Se l'obiettivo è la qualità di vita del bambino, il bambino vuole stare a casa. L'hospice non ha senso se è solo un posto dove portare il bambino inguaribile: deve essere una struttura che dà il lancio alla gestione territoriale. Dove genitori e operatori della salute imparano come gestire a casa il paziente. La filosofia è diversa da quella degli hospice per gli adulti: la rete pediatrica deve condurre alla gestione domiciliare. Il bambino deve vivere nei suoi spazi, con una famiglia il più possibile serena e non oberata dalla burocrazia, deve recuperare i suoi legami amicali e deve tornare a scuola. Poi ci saranno dei momenti in cui nuovi bisogni richiederanno un momento di riequilibrio e sarà necessaria una risposta residenziale.

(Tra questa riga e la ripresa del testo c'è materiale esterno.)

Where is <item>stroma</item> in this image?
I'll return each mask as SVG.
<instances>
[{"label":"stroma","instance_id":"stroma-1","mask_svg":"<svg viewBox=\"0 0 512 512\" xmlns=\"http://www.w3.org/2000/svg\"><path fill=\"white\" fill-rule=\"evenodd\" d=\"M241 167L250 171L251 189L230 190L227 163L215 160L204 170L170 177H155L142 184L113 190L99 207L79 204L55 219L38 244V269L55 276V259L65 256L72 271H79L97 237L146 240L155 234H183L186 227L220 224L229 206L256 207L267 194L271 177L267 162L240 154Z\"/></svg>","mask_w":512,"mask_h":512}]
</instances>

Le best practice italiane?

In Veneto la rete è attiva già da 11 anni e i decessi avvengono per oltre l'80% a casa. Abbiamo in rete ogni giorno quasi 100 bambini. È come un reparto enorme, dove abbiamo un hospice piccolo con 4 letti e altri 100 letti ognuno a casa propria. Anche altre Regioni stanno lavorando molto bene: Liguria, Toscana, Sicilia. La Basilicata ha già una rete strutturata e ha legiferato sull'hospice. Esistono best practice sulla gestione dei sintomi sia nei bambini ventilatori-dipendenti sia nei bambini con dolore. Ma anche buone pratiche sull'impatto della terminalità e del lutto. Che prendono in considerazione i riflessi che la malattia inguaribile ha su altre figure familiari, come i fratelli. Perché i bambini inguaribili occupano naturalmente spazi enormi e la famiglia va aiutata a ritrovare un equilibrio, sia prima sia dopo il lutto.

Esistono dei problemi anche sull'uso pediatrico dei farmaci. Le aziende ci stanno lavorando? Ci sono stati passi avanti?

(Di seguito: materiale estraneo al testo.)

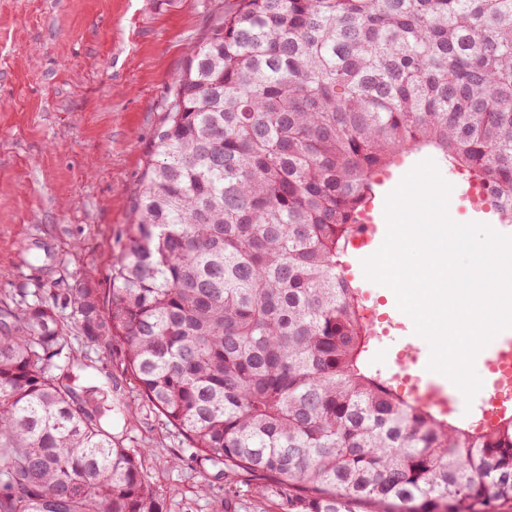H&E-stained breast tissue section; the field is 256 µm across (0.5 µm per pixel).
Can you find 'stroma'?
I'll list each match as a JSON object with an SVG mask.
<instances>
[{"mask_svg":"<svg viewBox=\"0 0 512 512\" xmlns=\"http://www.w3.org/2000/svg\"><path fill=\"white\" fill-rule=\"evenodd\" d=\"M237 0H0V299L58 306L76 365L74 386H96L164 512H275L225 496L211 466L177 462L184 440L142 401L135 380L87 343L63 297L107 289L131 224L132 198L178 75L193 47ZM364 253L346 261L366 306L403 323L390 288L366 278ZM135 409L131 429L124 414ZM208 493H201V485Z\"/></svg>","mask_w":512,"mask_h":512,"instance_id":"1","label":"stroma"}]
</instances>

Finora no. A noi mancano alcune modalità, le posologie. Anche perché fortunatamente i bambini che hanno bisogno di questi farmaci sono pochi e quindi diventa difficile mettere sul mercato una molecola che possa servire anche a loro. Ci sono anche tempi d'attesa ingiustificabili su certe formulazioni che andrebbero bene in ambito pediatrico ma che hanno scarso uso a livello dell'adulto. Gli strumenti per tenere sotto controllo il dolore ci sono ma potremmo lavorare meglio se fossero calibrati per bambini anche molto piccoli, dal momento che tanti pazienti inguaribili hanno meno di un anno. Prendiamo la morfina a esempio: io ho a disposizione le gocce, ma durano 4 ore. Il che significa che mamma e bambino devono interrompere continuamente il ritmo circadiano. Siamo costretti quindi a inventarci modalità di somministrazione idonee, a usare farmaci vecchi, come il metadone, ma non abbiamo le stesse chance terapeutiche degli adulti.

Non resta che il «fai da te» dei medici?

È un fai da te scientifico, certamente molto più complesso. Se avessimo una morfina a lento rilascio, la mamma potrebbe somministrarla ogni dodici ore invece di svegliare il bambino ogni quattro. Direi che si può fare di più.

Di fatto si fa poca ricerca in questo campo?

Si fa poca ricerca perché ci sono dei limiti di vendita.

Si dovrebbe trovare una soluzione in ambito pubblico?

L'interesse sta aumentando anche a livello europeo. Ma ci sono anche molti vincoli e problematiche di tipo etico nella selezione del campione, dal momento che il bambino non è in grado di decidere da solo. C'è una grossa responsabilità decisionale nell'avviare una sperimentazione clinica di questo tipo. Si tratta di bambini, se poi c'è di mezzo il dolore, decidere se dare o non dare un farmaco diventa drammatico.